When more than one type of immunoglobulin component is present (types II and III cryoglobulinemia), the term mixed cryoglobulinemia is used. Mixed cryoglobulinemia is often caused by infection with hepatitis C virus (HCV) and less commonly with hepatitis B virus (HBV), an underlying autoimmune condition (such as systemic lupus erythematosus, rheumatoid arthritis, or Sjögren syndrome), or lymphoproliferative disease. In around half of cases, no underlying cause is found; this is termed essential mixed cryoglobulinemia.

The pathogenesis of essential mixed cryoglobulinemia involves deposition of the mixed cryoglobulin-antigen complexes in small vessels, causing vasculitis and possible resultant end-organ damage.

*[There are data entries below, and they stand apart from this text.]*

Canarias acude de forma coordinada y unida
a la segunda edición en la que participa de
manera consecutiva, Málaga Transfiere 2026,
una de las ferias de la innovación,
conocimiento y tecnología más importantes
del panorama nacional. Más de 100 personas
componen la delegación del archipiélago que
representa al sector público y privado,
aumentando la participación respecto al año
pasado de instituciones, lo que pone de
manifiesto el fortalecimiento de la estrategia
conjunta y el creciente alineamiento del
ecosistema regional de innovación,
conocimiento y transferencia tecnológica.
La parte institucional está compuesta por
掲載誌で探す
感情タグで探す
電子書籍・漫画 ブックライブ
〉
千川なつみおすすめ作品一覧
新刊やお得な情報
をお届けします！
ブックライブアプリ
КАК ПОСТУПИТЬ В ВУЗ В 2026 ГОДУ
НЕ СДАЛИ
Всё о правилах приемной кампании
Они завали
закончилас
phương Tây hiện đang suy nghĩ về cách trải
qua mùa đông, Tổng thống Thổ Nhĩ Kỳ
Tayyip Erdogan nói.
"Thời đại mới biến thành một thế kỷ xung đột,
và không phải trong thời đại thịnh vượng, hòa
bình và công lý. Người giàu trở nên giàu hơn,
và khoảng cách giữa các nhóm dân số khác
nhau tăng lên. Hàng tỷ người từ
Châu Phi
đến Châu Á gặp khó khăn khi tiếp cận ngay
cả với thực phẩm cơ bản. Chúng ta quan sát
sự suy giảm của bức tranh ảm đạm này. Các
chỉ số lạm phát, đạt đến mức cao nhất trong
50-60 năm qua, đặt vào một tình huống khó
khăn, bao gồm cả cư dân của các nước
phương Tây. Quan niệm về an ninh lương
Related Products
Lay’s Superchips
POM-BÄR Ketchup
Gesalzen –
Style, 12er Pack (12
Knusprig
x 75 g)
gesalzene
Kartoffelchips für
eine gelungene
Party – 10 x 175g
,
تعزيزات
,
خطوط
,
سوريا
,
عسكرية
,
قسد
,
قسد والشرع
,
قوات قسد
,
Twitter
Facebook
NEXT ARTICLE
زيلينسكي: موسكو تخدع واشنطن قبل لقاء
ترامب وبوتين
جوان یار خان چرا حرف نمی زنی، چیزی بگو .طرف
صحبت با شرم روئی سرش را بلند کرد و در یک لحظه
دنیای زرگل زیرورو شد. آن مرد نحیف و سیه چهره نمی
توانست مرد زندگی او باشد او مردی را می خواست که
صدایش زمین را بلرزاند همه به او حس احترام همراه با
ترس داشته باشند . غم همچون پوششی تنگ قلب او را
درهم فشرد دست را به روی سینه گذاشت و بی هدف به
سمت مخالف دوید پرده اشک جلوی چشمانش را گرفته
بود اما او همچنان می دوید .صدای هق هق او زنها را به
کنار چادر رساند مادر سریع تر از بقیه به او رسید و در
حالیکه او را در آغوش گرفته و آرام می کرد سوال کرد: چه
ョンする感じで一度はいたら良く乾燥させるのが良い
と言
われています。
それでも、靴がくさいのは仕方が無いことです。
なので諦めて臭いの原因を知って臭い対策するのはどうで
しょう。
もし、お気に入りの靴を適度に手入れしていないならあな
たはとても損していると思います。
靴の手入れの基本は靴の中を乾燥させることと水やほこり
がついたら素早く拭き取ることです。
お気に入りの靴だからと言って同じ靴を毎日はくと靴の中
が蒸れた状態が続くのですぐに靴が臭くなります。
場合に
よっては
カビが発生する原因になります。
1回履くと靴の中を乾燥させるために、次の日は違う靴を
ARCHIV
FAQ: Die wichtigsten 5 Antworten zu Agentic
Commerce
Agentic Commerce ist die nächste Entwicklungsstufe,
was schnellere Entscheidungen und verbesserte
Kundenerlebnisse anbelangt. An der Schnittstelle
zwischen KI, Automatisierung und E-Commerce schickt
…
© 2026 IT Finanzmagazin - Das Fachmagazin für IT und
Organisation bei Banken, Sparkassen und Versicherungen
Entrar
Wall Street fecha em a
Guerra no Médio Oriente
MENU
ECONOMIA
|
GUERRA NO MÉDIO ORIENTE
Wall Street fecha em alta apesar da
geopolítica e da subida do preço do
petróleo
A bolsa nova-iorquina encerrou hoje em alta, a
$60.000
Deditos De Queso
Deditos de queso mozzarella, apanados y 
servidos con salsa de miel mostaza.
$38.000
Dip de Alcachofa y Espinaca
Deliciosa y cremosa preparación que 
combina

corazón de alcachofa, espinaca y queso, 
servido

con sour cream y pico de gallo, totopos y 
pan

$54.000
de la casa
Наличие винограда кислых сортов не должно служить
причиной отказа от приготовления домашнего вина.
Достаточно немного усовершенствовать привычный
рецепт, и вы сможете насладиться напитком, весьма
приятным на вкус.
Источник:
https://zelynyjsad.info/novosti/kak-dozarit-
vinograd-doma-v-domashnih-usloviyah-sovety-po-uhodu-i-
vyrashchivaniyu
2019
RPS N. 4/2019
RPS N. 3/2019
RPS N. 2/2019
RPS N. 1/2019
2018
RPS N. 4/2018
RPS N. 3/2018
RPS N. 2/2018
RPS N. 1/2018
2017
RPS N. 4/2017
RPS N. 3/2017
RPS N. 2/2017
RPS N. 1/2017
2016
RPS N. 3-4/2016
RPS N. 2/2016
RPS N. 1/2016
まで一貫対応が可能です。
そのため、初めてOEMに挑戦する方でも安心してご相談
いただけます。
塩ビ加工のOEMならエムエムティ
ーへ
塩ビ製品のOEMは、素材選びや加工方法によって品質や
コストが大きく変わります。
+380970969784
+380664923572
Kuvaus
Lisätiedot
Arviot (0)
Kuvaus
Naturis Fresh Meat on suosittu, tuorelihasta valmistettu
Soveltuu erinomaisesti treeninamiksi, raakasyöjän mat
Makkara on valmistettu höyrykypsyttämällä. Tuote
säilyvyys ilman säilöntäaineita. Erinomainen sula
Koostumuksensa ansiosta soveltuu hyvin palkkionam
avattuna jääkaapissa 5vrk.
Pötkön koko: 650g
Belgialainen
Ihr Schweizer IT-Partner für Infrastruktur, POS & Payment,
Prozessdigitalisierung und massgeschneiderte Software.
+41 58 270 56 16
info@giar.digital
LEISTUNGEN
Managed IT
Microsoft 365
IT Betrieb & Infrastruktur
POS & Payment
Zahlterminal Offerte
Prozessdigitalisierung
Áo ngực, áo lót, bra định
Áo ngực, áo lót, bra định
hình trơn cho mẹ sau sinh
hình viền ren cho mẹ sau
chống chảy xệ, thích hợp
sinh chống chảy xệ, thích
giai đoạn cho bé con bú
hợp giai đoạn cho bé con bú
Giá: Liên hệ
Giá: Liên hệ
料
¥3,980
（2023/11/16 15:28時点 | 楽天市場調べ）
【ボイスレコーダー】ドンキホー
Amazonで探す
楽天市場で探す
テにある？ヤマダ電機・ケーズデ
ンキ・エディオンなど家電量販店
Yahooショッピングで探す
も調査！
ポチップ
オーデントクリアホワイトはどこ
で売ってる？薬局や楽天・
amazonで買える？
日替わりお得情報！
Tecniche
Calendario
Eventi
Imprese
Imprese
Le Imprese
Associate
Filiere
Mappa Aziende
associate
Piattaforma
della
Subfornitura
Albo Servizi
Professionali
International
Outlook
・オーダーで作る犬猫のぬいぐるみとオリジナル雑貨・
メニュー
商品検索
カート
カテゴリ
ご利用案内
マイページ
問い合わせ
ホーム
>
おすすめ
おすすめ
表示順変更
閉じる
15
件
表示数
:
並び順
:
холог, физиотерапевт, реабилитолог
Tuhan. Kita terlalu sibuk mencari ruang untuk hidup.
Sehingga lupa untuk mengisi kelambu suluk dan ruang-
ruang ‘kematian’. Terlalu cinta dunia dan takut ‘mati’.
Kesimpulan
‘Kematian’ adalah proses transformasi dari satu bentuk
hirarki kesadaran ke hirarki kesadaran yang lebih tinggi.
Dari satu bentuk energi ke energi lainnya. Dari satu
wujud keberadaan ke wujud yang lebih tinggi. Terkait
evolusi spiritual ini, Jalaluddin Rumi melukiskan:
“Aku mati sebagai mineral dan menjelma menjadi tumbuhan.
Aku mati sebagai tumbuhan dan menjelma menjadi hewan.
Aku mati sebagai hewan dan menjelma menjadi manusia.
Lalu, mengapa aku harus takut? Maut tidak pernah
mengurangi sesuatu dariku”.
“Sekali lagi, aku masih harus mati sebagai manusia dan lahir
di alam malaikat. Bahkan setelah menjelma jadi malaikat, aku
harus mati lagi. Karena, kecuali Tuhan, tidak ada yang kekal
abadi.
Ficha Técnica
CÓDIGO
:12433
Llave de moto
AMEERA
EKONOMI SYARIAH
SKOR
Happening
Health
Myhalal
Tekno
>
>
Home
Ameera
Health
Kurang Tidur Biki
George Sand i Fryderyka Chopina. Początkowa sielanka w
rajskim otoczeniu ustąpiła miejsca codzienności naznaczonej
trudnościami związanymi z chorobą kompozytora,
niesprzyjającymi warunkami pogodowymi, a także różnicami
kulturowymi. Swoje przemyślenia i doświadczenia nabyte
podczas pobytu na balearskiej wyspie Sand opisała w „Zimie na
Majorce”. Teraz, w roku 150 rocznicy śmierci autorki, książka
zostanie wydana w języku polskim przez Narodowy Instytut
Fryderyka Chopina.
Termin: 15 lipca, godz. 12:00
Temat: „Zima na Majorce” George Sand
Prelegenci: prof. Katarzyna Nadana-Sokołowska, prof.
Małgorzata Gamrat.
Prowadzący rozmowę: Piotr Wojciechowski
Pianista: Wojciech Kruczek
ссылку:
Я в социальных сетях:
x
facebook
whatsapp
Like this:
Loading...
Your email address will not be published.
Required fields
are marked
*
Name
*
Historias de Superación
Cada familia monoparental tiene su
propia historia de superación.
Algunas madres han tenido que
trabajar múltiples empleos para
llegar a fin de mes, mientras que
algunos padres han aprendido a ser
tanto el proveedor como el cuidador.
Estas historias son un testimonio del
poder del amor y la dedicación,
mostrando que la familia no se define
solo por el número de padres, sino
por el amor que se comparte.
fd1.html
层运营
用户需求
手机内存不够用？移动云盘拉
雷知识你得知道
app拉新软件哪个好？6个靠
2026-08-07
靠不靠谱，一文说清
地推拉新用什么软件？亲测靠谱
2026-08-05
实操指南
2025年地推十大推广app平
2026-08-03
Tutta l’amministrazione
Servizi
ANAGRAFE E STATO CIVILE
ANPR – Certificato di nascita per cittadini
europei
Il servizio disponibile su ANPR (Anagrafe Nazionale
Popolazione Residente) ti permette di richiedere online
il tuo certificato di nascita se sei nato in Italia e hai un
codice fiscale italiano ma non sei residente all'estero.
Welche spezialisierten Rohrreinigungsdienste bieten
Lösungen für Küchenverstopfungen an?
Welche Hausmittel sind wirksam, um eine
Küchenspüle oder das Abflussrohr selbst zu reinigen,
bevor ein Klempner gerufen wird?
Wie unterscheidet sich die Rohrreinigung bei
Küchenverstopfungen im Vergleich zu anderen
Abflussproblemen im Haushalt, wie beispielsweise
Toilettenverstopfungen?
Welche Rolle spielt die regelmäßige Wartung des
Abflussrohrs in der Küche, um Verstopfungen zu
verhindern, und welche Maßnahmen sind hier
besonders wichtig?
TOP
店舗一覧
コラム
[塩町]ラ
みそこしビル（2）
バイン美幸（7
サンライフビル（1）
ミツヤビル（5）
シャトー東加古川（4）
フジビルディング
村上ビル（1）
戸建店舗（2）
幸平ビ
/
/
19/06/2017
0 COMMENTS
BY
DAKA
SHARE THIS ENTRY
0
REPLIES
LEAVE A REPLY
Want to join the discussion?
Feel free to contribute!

Patients may complain of muscle aches or weakness, fevers, unexplained weight loss, joint pain, or skin changes that worsen when exposed to the cold. Cutaneous findings include palpable purpura, retiform purpura, dermal nodules, livedo reticularis, digital necrosis, and Raynaud phenomenon. Extracutaneous involvement includes arthralgias and rare arthritis, glomerulonephritis, peripheral neuropathy, and interstitial lung infiltrates.